Il ministro per le Politiche europee Paolo Savona, stamane ha partecipato, a Cagliari, al convegno “La Sardegna incontra l’Europa”.

«L’Istituzione Europa non è perfetta ma è fondamentale. Per questo tutti noi abbiamo il dovere di lavorare per migliorarla.» Lo ha detto questa mattina il presidente della Regione Francesco Pigliaru aprendo il convegno “La Sardegna incontra l’Europa”, ospitato nella sala MEM, e al quale è intervenuto il ministro per le Politiche europee Paolo Savona. Nella sua relazione, Francesco Pigliaru ha messo l’accento sul rapporto tra le regioni e Bruxelles, con particolare riferimento al tema dell’insularità.
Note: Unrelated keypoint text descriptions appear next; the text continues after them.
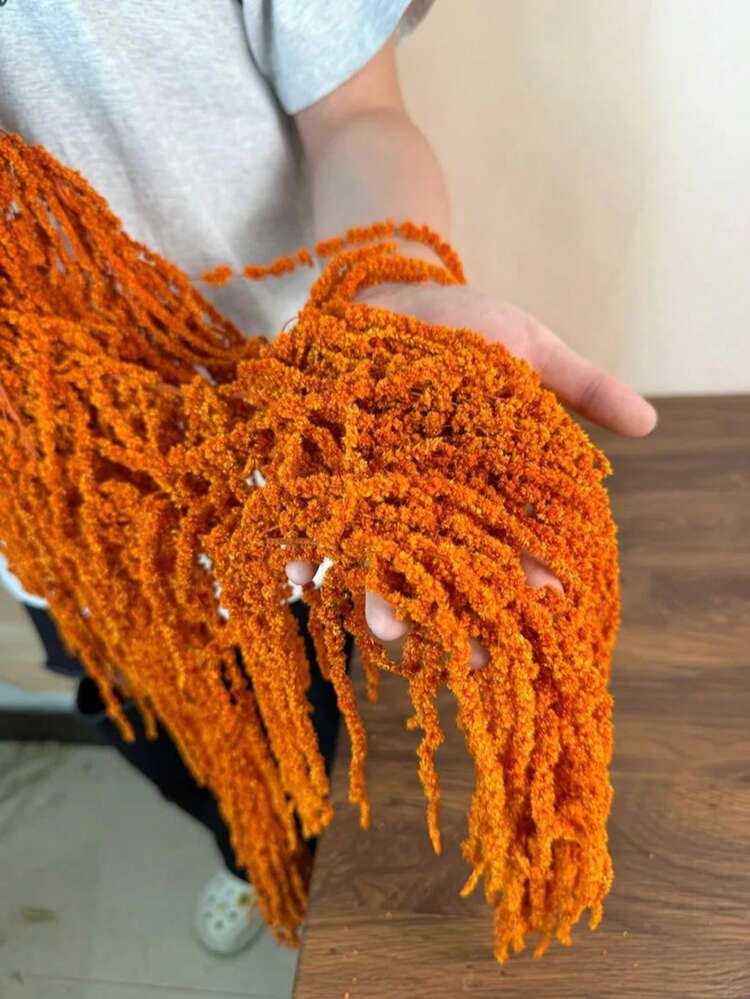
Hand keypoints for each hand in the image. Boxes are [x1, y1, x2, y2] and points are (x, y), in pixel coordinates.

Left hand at [285, 280, 656, 667]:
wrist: (382, 292)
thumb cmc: (463, 326)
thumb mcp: (526, 348)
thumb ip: (579, 386)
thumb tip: (649, 420)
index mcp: (479, 486)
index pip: (511, 548)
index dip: (530, 579)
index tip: (546, 607)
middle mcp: (426, 503)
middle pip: (441, 572)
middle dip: (452, 612)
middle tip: (462, 652)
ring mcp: (370, 495)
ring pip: (376, 560)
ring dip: (377, 596)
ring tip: (383, 626)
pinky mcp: (318, 476)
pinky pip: (306, 522)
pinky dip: (300, 548)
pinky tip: (301, 574)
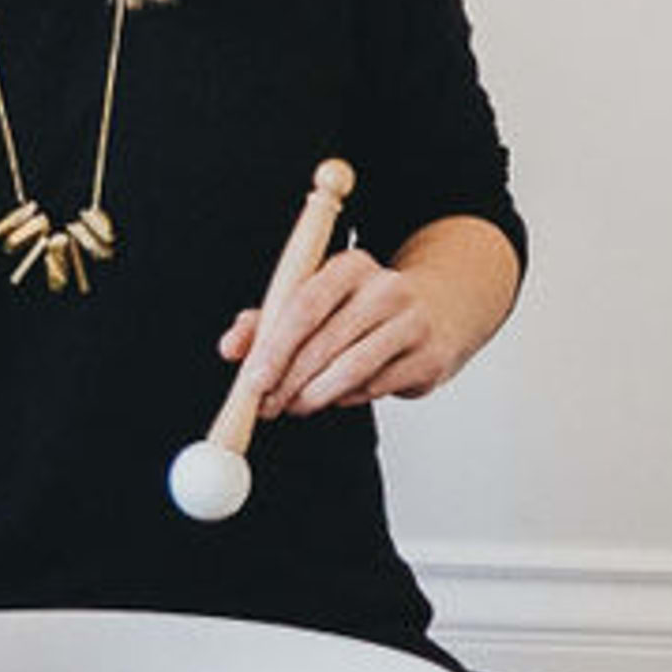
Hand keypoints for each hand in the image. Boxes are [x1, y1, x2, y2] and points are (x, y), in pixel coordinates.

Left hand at [219, 248, 463, 425]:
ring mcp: (413, 323)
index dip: (275, 346)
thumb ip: (268, 321)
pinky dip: (348, 398)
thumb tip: (231, 348)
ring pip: (353, 369)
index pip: (306, 304)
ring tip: (296, 406)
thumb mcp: (317, 301)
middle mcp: (386, 288)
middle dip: (289, 381)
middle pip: (326, 341)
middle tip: (267, 405)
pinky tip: (336, 397)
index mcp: (351, 265)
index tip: (253, 379)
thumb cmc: (363, 309)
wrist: (440, 309)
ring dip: (316, 396)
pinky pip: (378, 387)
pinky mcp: (431, 357)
«Parliamo innanzitutto delle risorse – ha detto il Presidente facendo riferimento ai Fondi strutturali – che ci sono, sono consistenti e sono essenziali per una corretta politica di coesione. Noi abbiamo fatto tesoro degli errori che la Sardegna ha fatto nei decenni passati , evitando di perdere queste preziose risorse o dividerle in mille azioni poco efficaci, ma al contrario usandole e trovando il coraggio di fare scelte, dall’inclusione sociale al rischio idrogeologico sino al sostegno alle imprese, con particolare attenzione all’innovazione. E questo, lavorare nel presente per guardare al futuro, è un passaggio sostanziale – ha aggiunto Francesco Pigliaru -, perché sviluppo vuol dire riuscire ad avere più imprese, vuol dire riuscire a tenere qui i nostri talenti, favorendo la crescita costante di un ecosistema innovativo.»
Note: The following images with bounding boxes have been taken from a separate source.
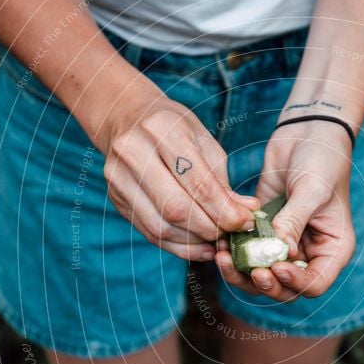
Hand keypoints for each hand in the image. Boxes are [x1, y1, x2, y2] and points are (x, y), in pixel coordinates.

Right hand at [101, 84, 259, 260]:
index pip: (197, 182)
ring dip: (194, 242)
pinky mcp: (115, 198)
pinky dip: (178, 246)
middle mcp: (133, 152)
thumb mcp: (203, 142)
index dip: (224, 210)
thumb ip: (222, 180)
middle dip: (209, 228)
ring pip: (161, 227)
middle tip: (230, 234)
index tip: (245, 222)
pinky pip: (149, 232)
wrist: (127, 117)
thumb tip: (247, 212)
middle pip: (176, 208)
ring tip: (216, 242)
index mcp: (162, 130)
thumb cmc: (173, 128)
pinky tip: (198, 246)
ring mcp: (118, 177)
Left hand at [216, 119, 356, 300]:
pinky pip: (247, 250)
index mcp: (332, 249)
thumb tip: (276, 251)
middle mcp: (309, 252)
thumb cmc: (322, 158)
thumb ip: (294, 222)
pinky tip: (219, 243)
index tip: (275, 267)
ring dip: (242, 272)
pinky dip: (233, 251)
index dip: (293, 284)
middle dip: (264, 283)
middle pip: (284, 287)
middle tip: (248, 270)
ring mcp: (285, 243)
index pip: (314, 284)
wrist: (308, 131)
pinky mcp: (264, 230)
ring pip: (262, 274)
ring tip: (223, 257)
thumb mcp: (312, 189)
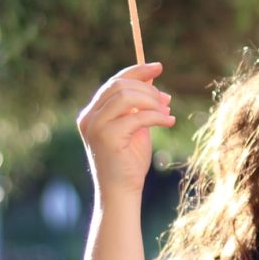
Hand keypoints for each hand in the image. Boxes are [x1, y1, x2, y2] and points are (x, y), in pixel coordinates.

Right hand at [76, 61, 174, 198]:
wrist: (121, 192)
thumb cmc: (129, 162)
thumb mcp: (135, 127)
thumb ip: (138, 106)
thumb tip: (153, 81)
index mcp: (92, 113)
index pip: (114, 82)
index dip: (137, 71)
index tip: (158, 67)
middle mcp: (89, 117)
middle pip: (120, 85)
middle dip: (148, 89)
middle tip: (167, 100)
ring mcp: (95, 126)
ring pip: (126, 96)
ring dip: (152, 102)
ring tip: (167, 113)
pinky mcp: (107, 137)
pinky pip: (137, 116)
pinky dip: (157, 116)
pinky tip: (169, 122)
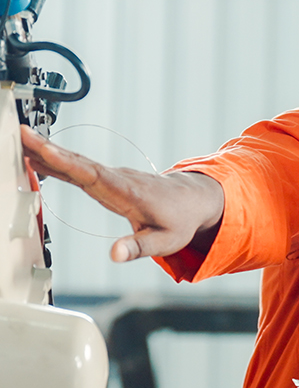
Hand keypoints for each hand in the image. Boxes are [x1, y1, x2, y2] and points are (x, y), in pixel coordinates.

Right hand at [21, 125, 223, 261]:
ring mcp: (111, 177)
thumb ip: (139, 248)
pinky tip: (36, 159)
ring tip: (17, 140)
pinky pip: (78, 168)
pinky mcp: (107, 179)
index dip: (68, 163)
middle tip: (19, 133)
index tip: (44, 151)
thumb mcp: (165, 242)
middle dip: (48, 149)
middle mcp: (116, 178)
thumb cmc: (180, 221)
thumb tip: (115, 254)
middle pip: (78, 162)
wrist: (192, 201)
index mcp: (128, 191)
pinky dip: (57, 162)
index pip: (93, 175)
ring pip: (76, 162)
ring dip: (47, 152)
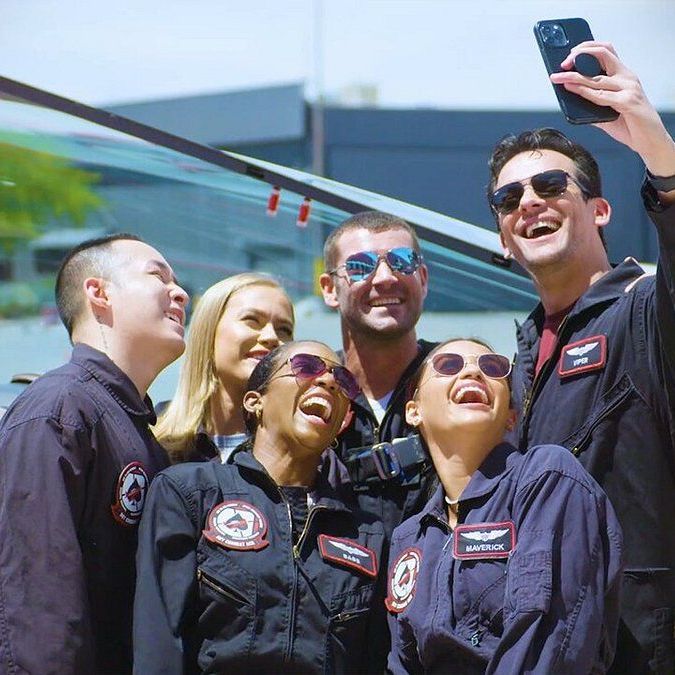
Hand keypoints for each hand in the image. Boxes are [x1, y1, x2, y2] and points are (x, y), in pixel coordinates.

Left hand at [550, 41, 674, 175]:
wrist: (648, 140)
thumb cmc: (630, 124)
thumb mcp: (606, 111)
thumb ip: (591, 103)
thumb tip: (569, 100)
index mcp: (623, 76)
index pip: (606, 51)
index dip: (586, 49)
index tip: (569, 56)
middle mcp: (627, 78)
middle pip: (603, 54)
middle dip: (580, 55)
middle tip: (562, 64)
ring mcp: (629, 88)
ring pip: (597, 77)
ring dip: (573, 76)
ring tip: (558, 78)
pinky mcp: (628, 102)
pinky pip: (601, 95)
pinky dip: (584, 92)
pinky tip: (572, 89)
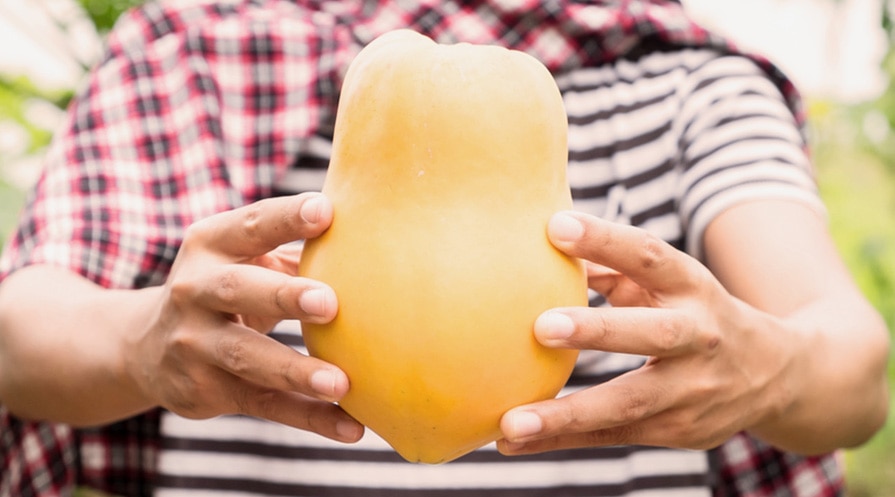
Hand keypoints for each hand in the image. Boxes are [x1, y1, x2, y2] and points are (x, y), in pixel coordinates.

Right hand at [125, 192, 363, 442]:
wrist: (147, 348)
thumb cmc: (227, 286)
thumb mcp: (242, 257)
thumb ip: (292, 245)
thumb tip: (370, 234)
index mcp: (210, 245)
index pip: (249, 225)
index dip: (285, 219)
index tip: (326, 211)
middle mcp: (194, 291)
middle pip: (237, 290)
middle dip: (283, 295)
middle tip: (329, 302)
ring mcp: (195, 345)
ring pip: (248, 357)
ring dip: (296, 371)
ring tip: (341, 383)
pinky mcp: (208, 391)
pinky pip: (265, 404)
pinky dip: (310, 418)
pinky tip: (351, 427)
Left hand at [497, 211, 794, 452]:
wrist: (776, 374)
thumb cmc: (696, 313)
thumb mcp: (670, 282)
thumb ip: (615, 267)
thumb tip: (551, 244)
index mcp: (694, 287)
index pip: (651, 256)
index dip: (606, 240)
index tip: (555, 226)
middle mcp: (700, 337)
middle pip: (653, 333)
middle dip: (597, 331)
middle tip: (541, 327)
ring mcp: (693, 391)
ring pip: (629, 404)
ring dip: (567, 413)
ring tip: (511, 422)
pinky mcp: (678, 430)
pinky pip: (613, 436)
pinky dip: (562, 439)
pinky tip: (513, 441)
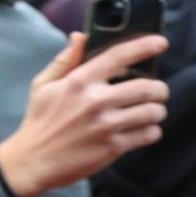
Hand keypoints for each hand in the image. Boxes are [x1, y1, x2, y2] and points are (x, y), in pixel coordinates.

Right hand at [0, 32, 170, 196]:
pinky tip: (143, 129)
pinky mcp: (114, 147)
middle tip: (158, 91)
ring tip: (151, 111)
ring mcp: (106, 125)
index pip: (118, 56)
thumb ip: (66, 60)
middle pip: (147, 88)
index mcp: (79, 81)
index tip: (161, 42)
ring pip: (153, 112)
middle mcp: (96, 101)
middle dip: (160, 89)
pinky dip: (152, 131)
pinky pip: (149, 134)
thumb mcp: (44, 85)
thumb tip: (80, 36)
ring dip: (158, 111)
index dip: (143, 46)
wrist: (34, 161)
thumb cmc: (40, 120)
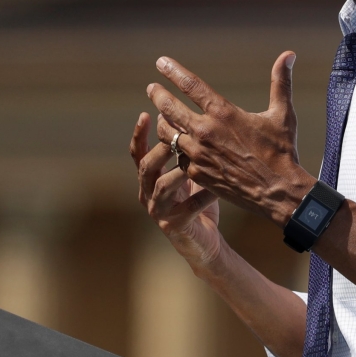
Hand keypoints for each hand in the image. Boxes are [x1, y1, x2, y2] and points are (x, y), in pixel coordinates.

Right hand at [129, 112, 221, 271]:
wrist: (204, 242)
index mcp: (149, 180)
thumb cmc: (197, 202)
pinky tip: (218, 187)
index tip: (145, 114)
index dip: (139, 134)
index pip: (137, 153)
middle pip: (145, 167)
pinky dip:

Da qui alle prospettive aperte dalla definizione della politica di coesione post 2020, «che non deve fare passi indietro sul fronte della coesione territoriale e sociale – ha avvertito il Presidente -. Per molti cittadini l’Europa è un modello in crisi, che ha aperto aspettative importanti ma che, nell’affrontare le attuali difficoltà, rischia di minare la sua stessa idea, rischia società che si chiudono riportandoci ad un inquietante passato. Ciò può dare consenso nel breve periodo, ma è una sconfitta che non ci possiamo permettere – ha ribadito – perché l’Europa è una costruzione imperfetta ma che va nella direzione giusta, quella della cooperazione, della collaborazione, della fiducia. E la politica di coesione post 2020 deve dare prova di questa volontà, così come la macchina europea, nella sua complessità, deve intervenire sulle regole, scriverne di migliori, di più chiare, mostrando di saper affrontare i problemi con flessibilità intelligente, tenendo conto della specificità dei territori.»

Il riferimento diretto, nell’intervento del presidente della Regione, è all’insularità, «di cui parlo anche a nome dei presidenti di Baleari e Corsica, isole con le quali per la prima volta, la Sardegna porta avanti insieme, concretamente, un lavoro nei confronti dell’Europa e con cui, a giorni, presenteremo un’ulteriore iniziativa comune. I funzionari di Bruxelles fanno fatica a capire i problemi concreti che noi ci troviamo ad affrontare quotidianamente, a partire dalla mobilità. Gli aerei sono la nostra alta velocità – ha proseguito Francesco Pigliaru -, perché con tutta evidenza non abbiamo alternative, eppure dobbiamo sottostare a regole sugli aiuti di Stato che a volte rendono difficile rispondere ai bisogni dei nostri territori. Non è dunque solo una questione di risorse, è la necessità, l’urgenza di incidere su una normativa ingiusta, che lede il principio di pari opportunità per cittadini e imprese. È la necessità, l’urgenza, di poter spendere le nostre risorse per ciò che realmente ci serve, perché finalmente si superino ostacoli incomprensibili, che rendono disarmonico e contraddittorio il disegno europeo rispetto alle esigenze di chi vive in un’isola. L’articolo 174 del Trattato di Funzionamento dell’UE riconosce  l’insularità. È tempo di attuarlo – ha concluso Francesco Pigliaru -, e anche così miglioreremo l’Europa».